I was operating independently, treating the wounded. And then there was much confusion and chaos, and the officers and the sergeants, the enlisted men that were able to make the beach, they began to organize the men to proceed inland and eventually, the beaches became much calmer because the men that proceeded inland had knocked out many of the…much of the opposition. It became a little bit freer to move up and down the beach, and that’s just what I did. I moved up and down the beach looking for wounded people.
“I found a fellow medic [who] had been seriously wounded. I knew that he was dying because he had a very serious stomach wound. He was probably bleeding internally, which I could not help him with, and I gave him a shot of morphine. I bandaged his wounds as best I could, and well, we said goodbye to each other because I knew that he was dying and we would never see each other again. I laid a wreath on his grave up in Omaha Beach, up in the cemetery. He had been awarded the Silver Star posthumously for his actions.”

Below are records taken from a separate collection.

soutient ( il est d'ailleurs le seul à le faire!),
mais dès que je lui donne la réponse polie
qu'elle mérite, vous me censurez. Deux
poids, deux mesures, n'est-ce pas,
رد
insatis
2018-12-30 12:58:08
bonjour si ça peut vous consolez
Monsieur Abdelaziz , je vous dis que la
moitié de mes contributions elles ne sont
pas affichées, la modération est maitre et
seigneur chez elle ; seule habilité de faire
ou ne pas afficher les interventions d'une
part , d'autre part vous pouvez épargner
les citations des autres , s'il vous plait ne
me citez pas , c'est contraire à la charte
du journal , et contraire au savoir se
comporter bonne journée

Lieutenant John Marr of the U.S. 82nd Airborne Infantry Division, remembered this action against the German 91st Airlanding Division at Gray Castle.
“People were out in an oats field, and beyond in another field as well, adjacent field, to the right flank of our attack. And so there was a tremendous exchange of fire in there, and as daylight broke, the attack failed, but not before a soldier named DeGlopper, Charles DeGlopper, had gone on a rampage with his Browning Automatic Rifle. And he took out a lot of the defenders, and kept going until they finally killed him. He was the only guy to win the Congressional Medal of Honor in the Normandy operation with the 82nd Division.